Leo de forma desordenada. Esto quiere decir que interrumpo lecturas con otras lecturas, que abandono libros por meses y luego retomo, que no tengo una guía ni un sistema de lecturas. Voy, encuentro, leo, abandono, vuelvo. Algunas personas me dicen que si dejo un libro es porque no me “atrapó”. Qué imagen poco feliz que un libro tenga que atraparte, como si vos no quisieras quedarte, como las trampas de ratones. Yo siempre contesto que el fin de leer no es que me atrapen, que no leo libros con la expectativa de no poder soltarlos como si eso fuera signo de que el libro es bueno. Tampoco se abandonan así nomás las novelas de la tarde y no por eso son buenas. ¿Acaso cuando comemos, si empezamos con una rica ensalada pero nos entusiasma mechar con un poco de bife es porque la ensalada no nos atrapó?

En ese ir y venir de lecturas, me reencontré con “Once tipos de soledad” de Richard Yates. Retomé en donde había dejado, en el cuento “El hombre B.A.R.”. Qué felicidad también reencontrarme con mi tema —o ambiente— favorito en la literatura: lo doméstico, la rutina, lo ordinario.

El hombre B.A.R. es el señor Fallon, uno puede imaginarlo de traje gris, con un sombrero mediano de felpa, con dolores de espalda que lo atacan por las mañanas, afeitándose con la espuma de afeitar que eligió su mujer en el supermercado.
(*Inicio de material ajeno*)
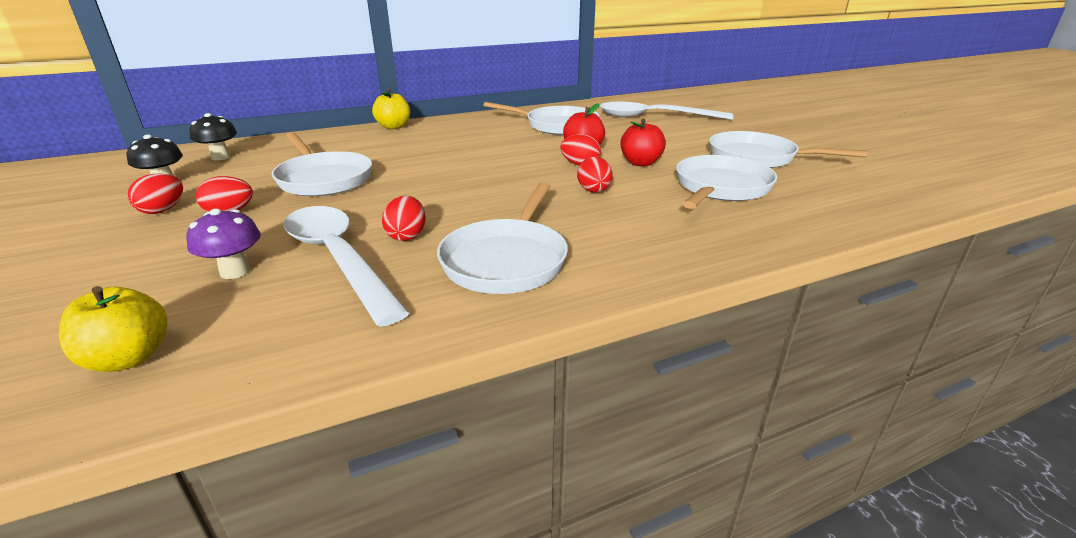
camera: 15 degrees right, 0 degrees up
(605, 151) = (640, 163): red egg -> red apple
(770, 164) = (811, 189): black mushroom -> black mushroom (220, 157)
No son las cosas que dice exactamente el texto pero se desprenden de cada imagen que narra el autor sobre su adorada criatura. Fallon un día —porque sí—, quiebra. Está un poco harto, se da cuenta en su trabajo, nota que su mujer ya no intenta embarazarse, que las salidas de los viernes lo aburren y el enojo le sirve de excusa para escapar una noche. Él no es nada más que un hombre común, también es el hombre B.A.R. quien supo empuñar su arma en el ejército y en la guerra, un hombre que era reconocido en aquellos tiempos por su valentía. Todo su orgullo se había disuelto en los días y las noches de hombre citadino, casado y con empleo. Yates lo lleva de acá para allá, primero en su casa de paredes empapeladas discutiendo con su mujer, peleando con sus amigos semi borrachos en el bar, y luego el paseo-escape con un par de extraños que conoce en otro bolichito. De ahí a un concierto de jazz donde nuevamente vive el desconocimiento de sus pares, de las mujeres, y entonces huye hasta encontrar una luz que es como una epifanía, una iluminación en medio de la frustración.

Porque eso es lo que más me entusiasma en la literatura y —quizás— en la vida; la posibilidad de una pequeña revelación en medio de carpetas, jornada laboral, cafés, platos sucios. No espero que estos personajes cambien o quieran cambiar su vida porque al fin y al cabo, salvo tremendas excepciones, todos somos el hombre B.A.R., y está bien así, pero aspirar a revelaciones en medio de la cotidianidad me parece un buen plan, un sentido.

Flowers

Después de leer a Yates, me acordé de un cuento de Updike: A&P. Este breve cuento lo conocí en unas clases de Chitarroni que tomé en el Malba hace cuatro años. Lo leí porque Chitarroni dijo que transcurría en un supermercado. Me imaginé a los personajes entre latas de salsas de tomate y escobillones para barrer. Y así fue; un cajero de A&P se ilumina al final del cuento, cuando el capo del súper le dice a unas chicas en bikini que se tapen. Entonces este héroe, de la nada, decide renunciar, y cuando renuncia se aleja del supermercado y ve a su jefe sentado en su puesto de trabajo cobrándole a la gente en fila, tal cuál él mismo hacía unos minutos y se da cuenta, de golpe, que la vida no iba a ser fácil. ¿No es así como tomamos las decisiones? En medio de lo común de nuestra vida, zas, tenemos una respuesta que le da sentido a todo.

Por eso no aspiro a que los libros me atrapen, espero que de sus páginas atisbe una luz que me encandile de sabiduría doméstica.